Your instructions :: In the KE Holdings report below, what intrinsic value per ADR does the base-case DCF produce?

Quoted passage ::
□ □ □

Disclaimer: This report is for educational and informational purposes only and does not constitute investment advice or a recommendation tailored to your personal circumstances.

01

Executive Summary

KE Holdings ("Beike", ticker BEKE) is China's leading integrated online–offline housing transaction and services platform, operating the Beike app and the Lianjia brokerage network. In a structurally stressed Chinese property market, BEKE has still managed to grow revenue and stay profitable with strong free cash flow and a net cash balance sheet, while expanding into home renovation and related services.

At ~$17.21 per ADR, BEKE trades at ~38–41x TTM P/E, ~23–26x forward P/E, 1.4–1.6x P/S, and ~2.1x P/B, with EV/Sales ~1.1x and EV/EBITDA ~25–26x. Our base-case DCF (using 2024 free cash flow, mid-single-digit growth, 12% WACC, 2.5% terminal growth) yields an intrinsic value around $13 per ADR, below the current price, while a bull scenario supports the low-20s and a bear scenario the high single digits.

Street consensus is tilted bullish (5 Buy / 1 Hold), with an average 12-month price target around $20–21 (low ~$18, high ~$25), implying ~20–25% upside vs. spot. Recently, some brokers (e.g., UBS, Jefferies, Barclays) have trimmed targets and/or ratings to reflect softer housing activity and slower margin improvement.

□ □ □

Raw data ::
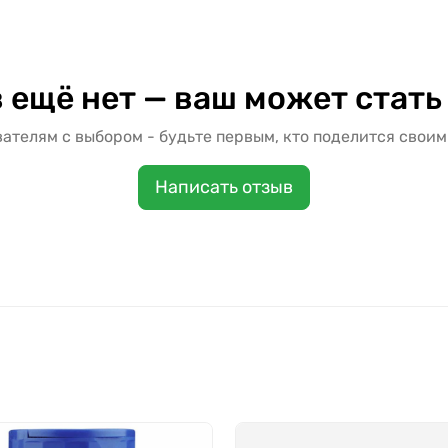
 ещё нет — ваш может стать
ателям с выбором - будьте первым, кто поделится своим
Написать отзыв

□ □ □

Response :: About $13 per ADR, which is below the current price.